#### Dataset records ####
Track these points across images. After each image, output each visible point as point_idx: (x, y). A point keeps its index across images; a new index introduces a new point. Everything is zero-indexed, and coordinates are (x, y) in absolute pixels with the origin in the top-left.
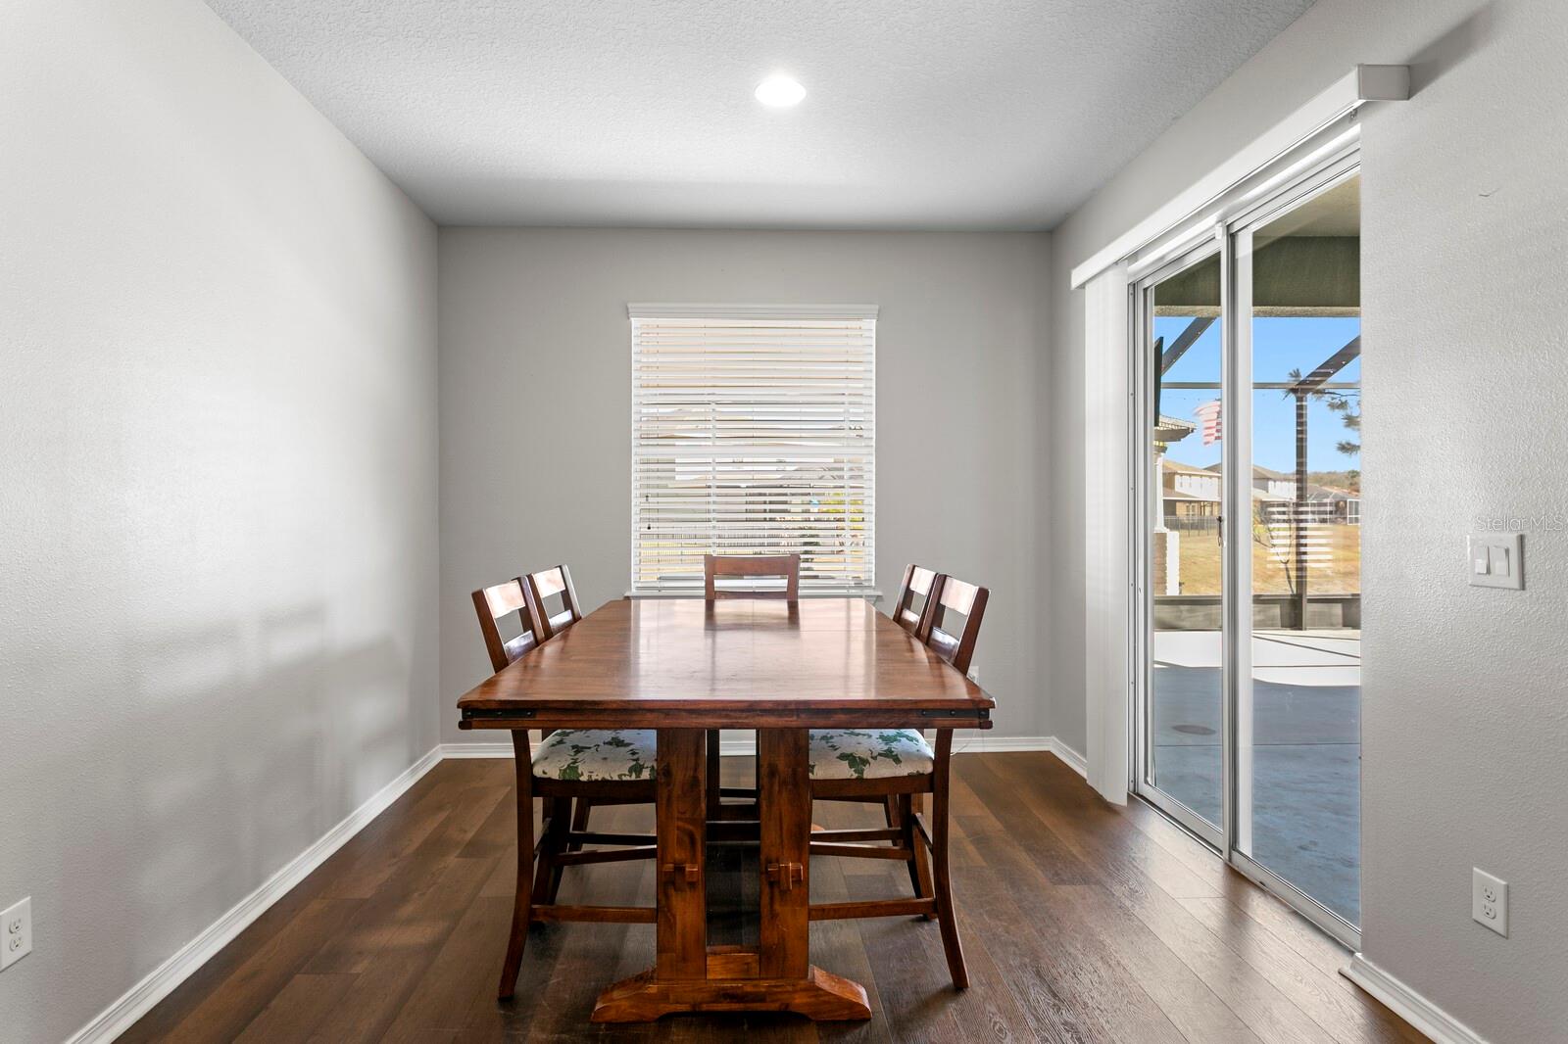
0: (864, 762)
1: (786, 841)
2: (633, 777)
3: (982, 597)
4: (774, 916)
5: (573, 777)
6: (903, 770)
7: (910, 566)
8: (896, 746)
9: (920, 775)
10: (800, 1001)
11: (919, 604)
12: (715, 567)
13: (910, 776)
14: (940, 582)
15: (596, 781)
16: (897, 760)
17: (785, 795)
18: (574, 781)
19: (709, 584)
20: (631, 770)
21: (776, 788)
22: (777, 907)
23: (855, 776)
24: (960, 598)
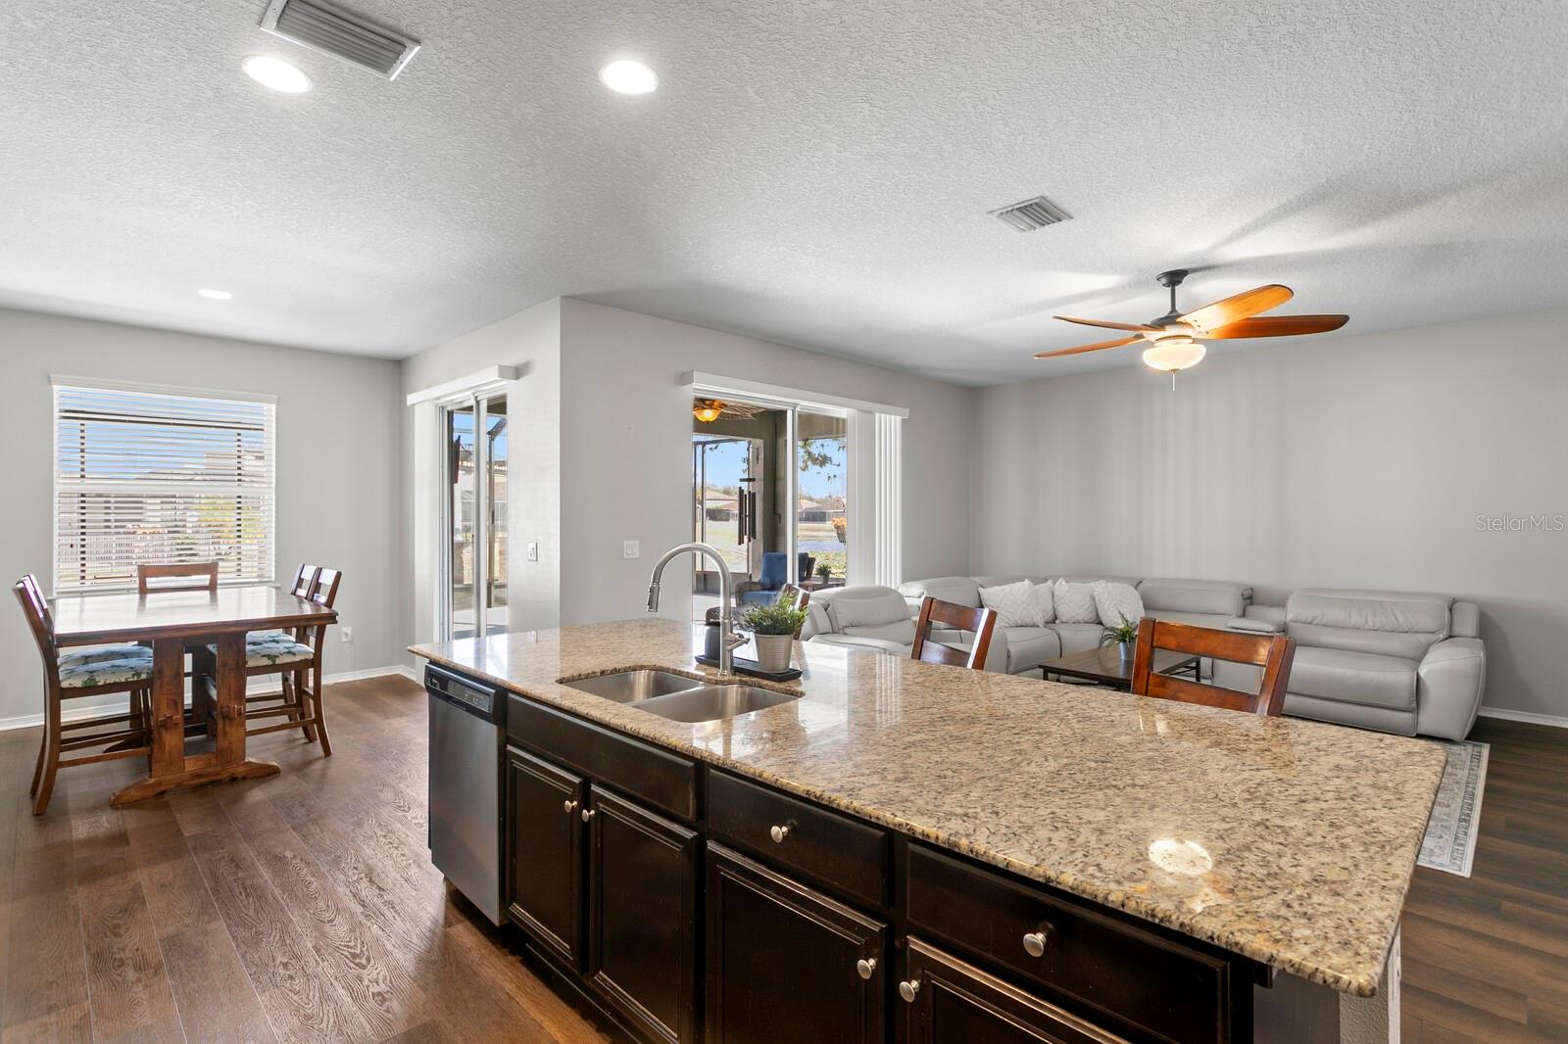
0: (277, 657)
1: (232, 697)
2: (136, 678)
3: (339, 575)
4: (225, 733)
5: (92, 684)
6: (297, 658)
7: (301, 565)
8: (292, 650)
9: (307, 660)
10: (240, 770)
11: (306, 585)
12: (145, 572)
13: (301, 661)
14: (319, 571)
15: (110, 684)
16: (294, 654)
17: (232, 675)
18: (94, 686)
19: (143, 584)
20: (133, 676)
21: (227, 673)
22: (227, 729)
23: (271, 663)
24: (327, 579)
####
- Task brief
Render every line of the material above as a Markdown table with the columns "Row" and "Line," numbering the rows and omitting blank lines. Leave the pictures out of the table.

- Answer to the exercise
| Row | Line |
|---|---|
| 1 | Track these points across images. After each image, output each visible point as point_idx: (x, y). A point keeps its index across images; a new index introduces a new point. Everything is zero-indexed, and coordinates are (x, y) in absolute pixels with the origin in the top-left. |
| 2 | 0: (864, 762) |
| 3 | 1: (786, 841) |
| 4 | 2: (633, 777) |
| 5 | 3: (982, 597) |
| 6 | 4: (774, 916) |
| 7 | 5: (573, 777) |
| 8 | 6: (903, 770) |
| 9 | 7: (910, 566) |
| 10 | 8: (896, 746) |
| 11 | 9: (920, 775) |
| 12 | 10: (800, 1001) |
| 13 | 11: (919, 604) |
| 14 | 12: (715, 567) |
| 15 | 13: (910, 776) |
| 16 | 14: (940, 582) |
| 17 | 15: (596, 781) |
| 18 | 16: (897, 760) |
| 19 | 17: (785, 795) |
| 20 | 18: (574, 781) |
| 21 | 19: (709, 584) |
| 22 | 20: (631, 770) |
| 23 | 21: (776, 788) |
| 24 | 22: (777, 907) |
| 25 | 23: (855, 776) |
| 26 | 24: (960, 598) |
| 27 | 0: (277, 657) |
| 28 | 1: (232, 697) |
| 29 | 2: (136, 678) |
| 30 | 3: (339, 575) |
| 31 | 4: (225, 733) |
| 32 | 5: (92, 684) |
| 33 | 6: (297, 658) |
| 34 | 7: (301, 565) |
| 35 | 8: (292, 650) |
| 36 | 9: (307, 660) |
| 37 | 10: (240, 770) |
| 38 | 11: (306, 585) |
| 39 | 12: (145, 572) |
| 40 | 13: (301, 661) |
| 41 | 14: (319, 571) |
| 42 | 15: (110, 684) |
| 43 | 16: (294, 654) |
| 44 | 17: (232, 675) |
| 45 | 18: (94, 686) |
| 46 | 19: (143, 584) |
| 47 | 20: (133, 676) |
| 48 | 21: (227, 673) |
| 49 | 22: (227, 729) |
| 50 | 23: (271, 663) |
| 51 | 24: (327, 579) |